Ishmael Reed begins his novel Mumbo Jumbo with a dictionary definition of the title phrase. He does so to demonstrate that White Americans have appropriated this phrase. They use it ignorantly, disrespectfully, forgetful of its origins. The term derives from the Mandingo ma-ma-gyo-mbo, meaning “a magician who makes the troubled spirits of ancestors go away” (7). Mandingo or Mandinko is a language spoken in West Africa (Guinea-Bissau, The Gambia, and Senegal). Reed tells us with his title that his book is the work of such a magician. How would that work? Who are these “ancestors”? Are they black? Are they white? Why are they “troubled”? Where is “away”? I flip through old journals reading trance-scripts from the dawn of the Trump era (just after the election but prior to the inauguration). How was I able to write like that? Is it because consciousness is able to be in two or more places at once? Or is it on account of them loas? Nina Simone recorded three tracks based on originals by Bahamian artist Exuma: “Obeah Woman,” “Dambala,” and “22nd Century.”
I wrote about the latter song four years ago. Exuma called himself “the Obeah man.” The cover of his first album bore the message, “the future is freedom, the past a chain / the present, anybody’s game.” PaPa LaBas is described as an “obeah-man” (45) in Mumbo Jumbo.

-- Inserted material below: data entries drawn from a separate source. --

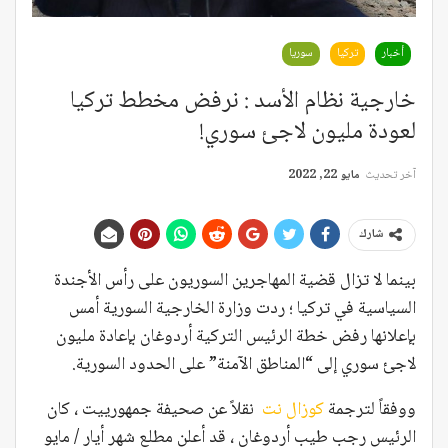
أخبار
تركيا
سوريا
خارجية نظام الأسد : نرفض مخطط تركيا
لعودة مليون لاجئ سوري!
آخر تحديث
مايو 22, 2022
شارك
بينما لا تزال قضية المهاجرين السوريون على رأس الأجندة
السياسية في تركيا ؛ ردت وزارة الخارجية السورية أمس
بإعلانها رفض خطة الرئيس التركية أردوغان بإعادة مليون
لاجئ سوري إلى “المناطق الآمنة” على الحدود السورية.
ووفقاً لترجمة
كوزال نت
نقلاً عن صحيفة جمهورييت ، كان
الرئيس رجب طيب أردوغان ، قد أعلن مطلع شهر أيار / مايو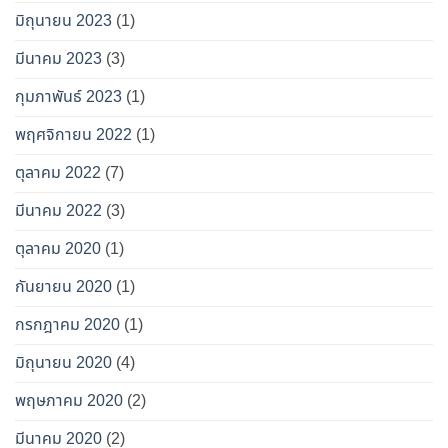
มิถุนายน 2023
(1)
มีนาคม 2023
(3)
กุมภาพันธ์ 2023
(1)
พฤศจิกายน 2022
(1)
ตุลาคม 2022
(7)
มีนาคม 2022
(3)
ตุลาคม 2020
(1)
กันยายน 2020
(1)
กรกฎาคม 2020
(1)
มิถุนายน 2020
(4)
พฤษภาคม 2020
(2)
มีนาคม 2020
(2)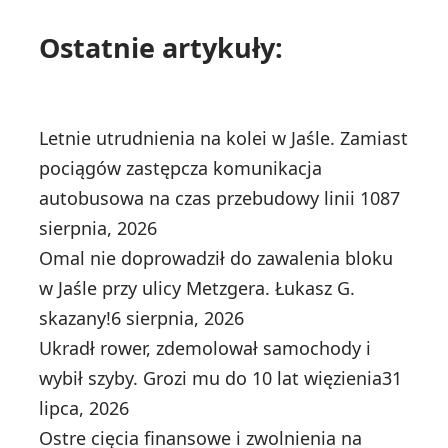
Ostatnie artykuły:
Letnie utrudnienia na kolei w Jaśle. Zamiast
pociągów zastępcza komunikacja
autobusowa na czas przebudowy linii 108
7
sierpnia, 2026
Omal nie doprowadził do zawalenia bloku
w Jaśle przy ulicy Metzgera. Łukasz G.
skazany!
6 sierpnia, 2026
Ukradł rower, zdemolował samochody i
wybił szyby. Grozi mu do 10 lat więzienia
31
lipca, 2026
Ostre cięcia finansowe i zwolnienia na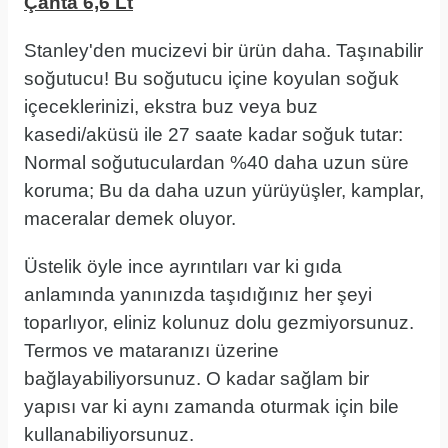
Çanta 6,6 Lt
Stanley'den mucizevi bir ürün daha. Taşınabilir
soğutucu! Bu soğutucu içine koyulan soğuk
içeceklerinizi, ekstra buz veya buz
kasedi/aküsü ile 27 saate kadar soğuk tutar:
Normal soğutuculardan %40 daha uzun süre
koruma; Bu da daha uzun yürüyüşler, kamplar,
maceralar demek oluyor.
Üstelik öyle ince ayrıntıları var ki gıda
anlamında yanınızda taşıdığınız her şeyi
toparlıyor, eliniz kolunuz dolu gezmiyorsunuz.
Termos ve mataranızı üzerine
bağlayabiliyorsunuz. O kadar sağlam bir
yapısı var ki aynı zamanda oturmak için bile
kullanabiliyorsunuz.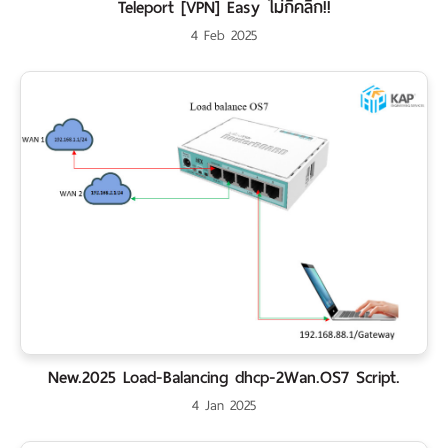
Teleport [VPN] Easy ไม่กี่คลิก!!
4 Feb 2025
New.2025 Load-Balancing dhcp-2Wan.OS7 Script.
4 Jan 2025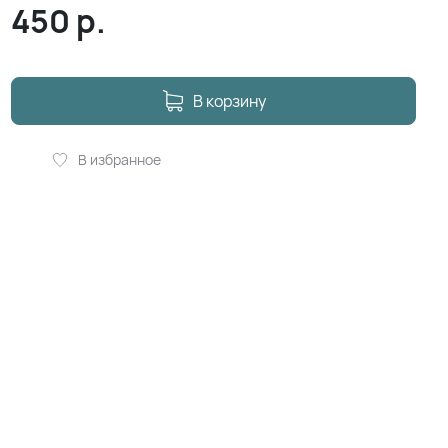
450
р.
В корзину
В избранное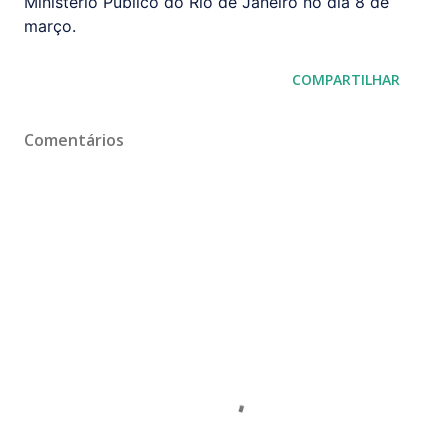
Ministério Público do Rio de Janeiro no dia 8 de
março.
COMPARTILHAR
Comentários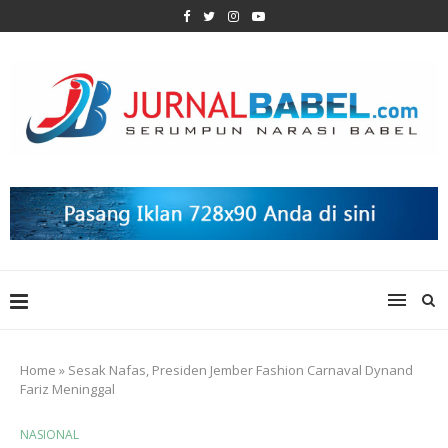
Home
»
Sesak Nafas, Presiden Jember Fashion Carnaval Dynand
Fariz Meninggal
NASIONAL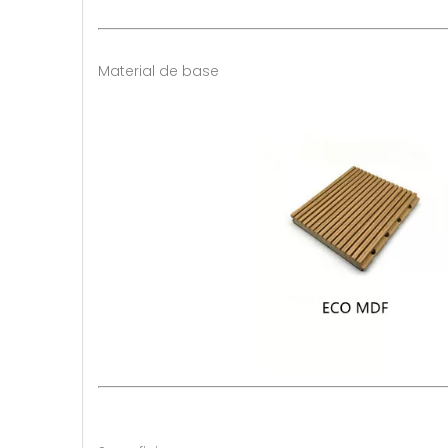
Material de base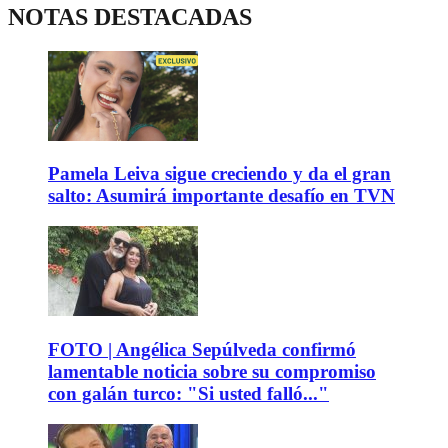
NOTAS DESTACADAS
Pamela Leiva sigue creciendo y da el gran
salto: Asumirá importante desafío en TVN
FOTO | Angélica Sepúlveda confirmó
lamentable noticia sobre su compromiso
con galán turco: "Si usted falló..."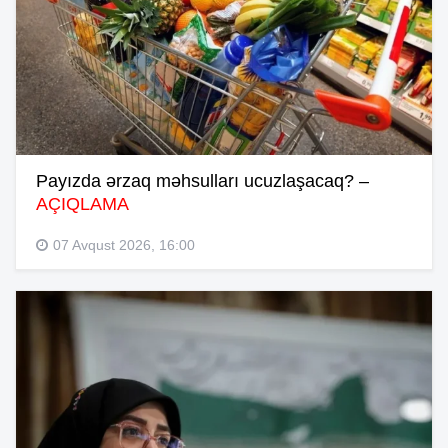
Payızda ərzaq məhsulları ucuzlaşacaq? –
AÇIQLAMA
07 Avqust 2026, 16:00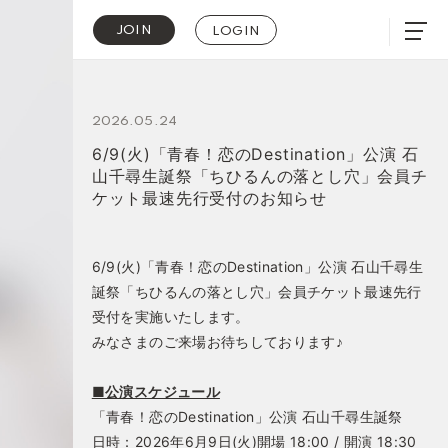
JOIN
LOGIN
2026.05.24
6/9(火)「青春！恋のDestination」公演 石
山千尋生誕祭「ちひるんの落とし穴」会員チ
ケット最速先行受付のお知らせ
6/9(火)「青春！恋のDestination」公演 石山千尋生
誕祭「ちひるんの落とし穴」会員チケット最速先行
受付を実施いたします。
みなさまのご来場お待ちしております♪
■公演スケジュール
「青春！恋のDestination」公演 石山千尋生誕祭
日時：2026年6月9日(火)開場 18:00 / 開演 18:30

What happens when we enter the imaginative space of Walt Whitman’s America? The country widens. Through it strides the Spirit of Hope — “in the Mannahatta and in every city of these States inland and seaboard…Without edifices or rules or trustees or any argument, / The institution of the dear love of comrades” (128). But Whitman’s also a poet of settler-colonial Westward expansion, is he not? Rather than referring to indigenous people as “Indians,” Whitman called them “the red aborigines.” They appear in Leaves of Grass only as people who have “vanished” — as if there was no violence involved in this “melting” and “departing.” In “Starting From Paumanok,” they’re mentioned in a single stanza, remembered only for “charging the water and the land with names” (26). Whitman’s epic whitewashes American history. During the years of Whitman’s production of Leaves of Grass, Indian Wars were fought by the United States government everywhere west of the Mississippi. The first edition appeared in the wake of the Trail of Tears. The Wounded Knee Massacre occurred at the end of 1890, the year before Whitman’s death. Whitman seems to have thought little about his complicity with the evils of a government that wages war on Indians. This despite the fact that he spent the year of 1865 working in the Indian Bureau of the Department of the Interior. So, it wasn’t like he was unaware of indigenous people — he just regarded them as “savages,” doomed to demise by the settler-state’s imagined “manifest destiny.” Beyond just casually dismissing indigenous struggles, however, Whitman was also an appropriationist, his English decorated with words poached from native languages, particularly names of tribes and names of places. How do we make Whitman and the past he represents “useful,” as Frederick Douglass said, “to the present and the future”?